Governance of autonomous agents: What aspects of existing laws, governance systems, and accountability mechanisms could apply to autonomous AI agents? For example, how maritime law handles abandoning ships is relevant to how law might handle unsupervised agents. Conversely, are there aspects of existing law that already apply to AI agents but really shouldn’t?

Agent reliability: What aspects of autonomous AI agents could be adjusted to fit within existing laws, governance systems, and accountability mechanisms? For instance, can we ensure AI agents have unique and reliable identities, even without direct human control?

AI governing AI: How can we effectively use AI to govern AI systems? In what areas of AI regulation do humans have a comparative advantage or are legally or normatively required to “be in the loop”?

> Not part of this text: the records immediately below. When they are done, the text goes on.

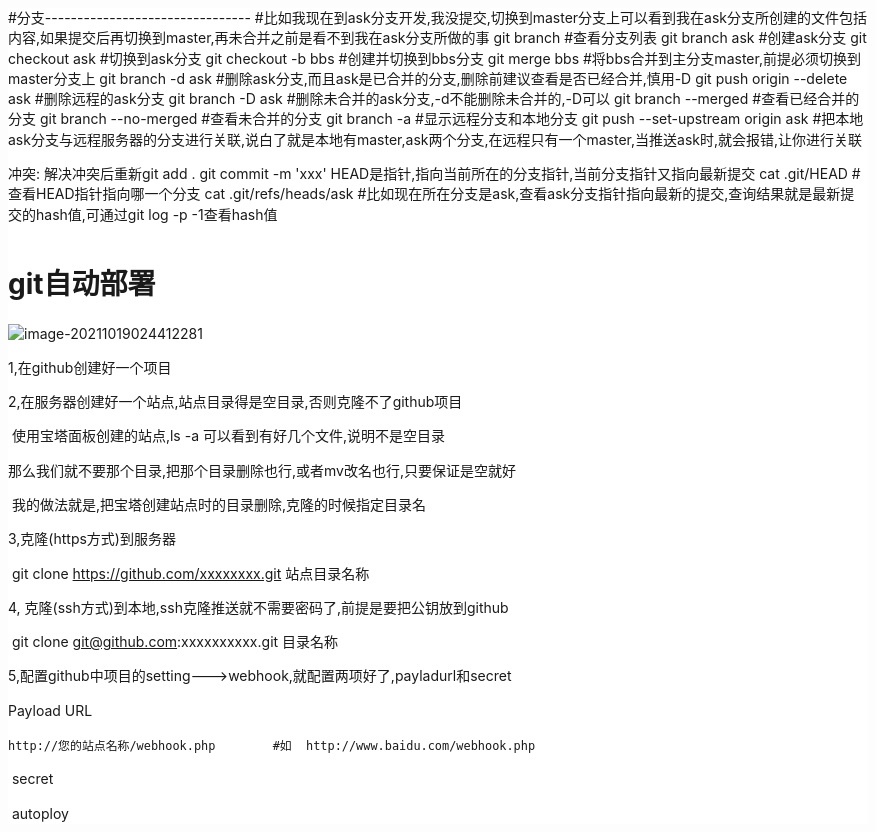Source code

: #分支--------------------------------
#比如我现在到ask分支开发,我没提交,切换到master分支上可以看到我在ask分支所创建的文件包括内容,如果提交后再切换到master,再未合并之前是看不到我在ask分支所做的事
git branch         #查看分支列表
git branch ask #创建ask分支
git checkout ask #切换到ask分支 
git checkout -b bbs #创建并切换到bbs分支
git merge bbs #将bbs合并到主分支master,前提必须切换到master分支上
git branch -d ask #删除ask分支,而且ask是已合并的分支,删除前建议查看是否已经合并,慎用-D
git push origin --delete ask   #删除远程的ask分支
git branch -D ask  #删除未合并的ask分支,-d不能删除未合并的,-D可以
git branch --merged   #查看已经合并的分支
git branch --no-merged   #查看未合并的分支
git branch -a     #显示远程分支和本地分支
git push --set-upstream origin ask      #把本地ask分支与远程服务器的分支进行关联,说白了就是本地有master,ask两个分支,在远程只有一个master,当推送ask时,就会报错,让你进行关联

冲突: 解决冲突后重新git add . git commit -m 'xxx'
HEAD是指针,指向当前所在的分支指针,当前分支指针又指向最新提交
cat .git/HEAD         #查看HEAD指针指向哪一个分支
cat .git/refs/heads/ask   #比如现在所在分支是ask,查看ask分支指针指向最新的提交,查询结果就是最新提交的hash值,可通过git log -p -1查看hash值



# git自动部署

![image-20211019024412281](C:\Users\admin\AppData\Roaming\Typora\typora-user-images\image-20211019024412281.png)



1,在github创建好一个项目

2,在服务器创建好一个站点,站点目录得是空目录,否则克隆不了github项目

​    使用宝塔面板创建的站点,ls -a  可以看到有好几个文件,说明不是空目录

​     那么我们就不要那个目录,把那个目录删除也行,或者mv改名也行,只要保证是空就好

​	我的做法就是,把宝塔创建站点时的目录删除,克隆的时候指定目录名

3,克隆(https方式)到服务器

​	git clone https://github.com/xxxxxxxx.git  站点目录名称

4, 克隆(ssh方式)到本地,ssh克隆推送就不需要密码了,前提是要把公钥放到github

​	git clone git@github.com:xxxxxxxxxx.git   目录名称

5,配置github中项目的setting--->webhook,就配置两项好了,payladurl和secret

  Payload URL

```
http://您的站点名称/webhook.php        #如  http://www.baidu.com/webhook.php
```

​	secret

​	autoploy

Agent interactions: What norms will emerge from interactions between AI agents? How will different agents express different preferences, and how will those preferences affect other agents?

AI-Driven R&D

As AI systems become more capable, scientists are using them to conduct an increasing share of research. This means more scientific research is happening autonomously or semi-autonomously, with less human intervention. In AI research itself, increasingly capable systems may be used to develop subsequent versions of themselves. We sometimes refer to this paradigm as “AI-driven AI R&D.”

AI-driven AI R&D may be a “natural dividend” of building more intelligent and capable systems. Just as advances in coding capabilities have given rise to dual-use cyber capabilities and advances in scientific capabilities may give rise to dual-use biological capabilities, advances in sophisticated technical work may naturally produce AI systems capable of self-developing AI systems.

AI-driven AI R&D carries significant potential risks. For policymakers evaluating possible measures, it will be critical to understand trends in the pace of AI development and whether AI research will begin to compound on itself.

AI for AI R&D

Governance of AI R&D: If AI systems are used to autonomously develop and improve themselves, how can humans effectively understand and control these systems? Ultimately, what will govern these systems?

Intelligence explosion drills: How do we conduct intelligence explosion drills? How can we run tabletop exercises that actually test decision-making by lab leadership, boards, and governments?

AI R&D telemetry: How can we measure the overall pace of AI R&D? What telemetry and underlying technical support would be needed to gather this information? How could metrics related to AI R&D serve as early warning signals for recursive self-improvement?

Controlling AI takeoff speeds: If an intelligence explosion is coming, what intervention points could slow or shape its speed? Assuming humans could intervene, what entities should wield this ability—governments? Companies?

AI in R&D Beyond AI—Research in Other Domains Driven by AI:

Technology trees: AI accelerates certain scientific fields far more than others, depending on data availability, evaluation metrics, and how much knowledge is tacit or institutionally bounded. How uneven is this gradient of development? What human problems does the resulting variation in scientific progress imply will be prioritized?

Jagged frontiers: Model capabilities are stronger in some domains than others. Fields with massive positive externalities—like drug discovery and materials science—are underinvested in relative to their value. Markets guide model improvements based on private returns, but can we improve model performance for social externalities?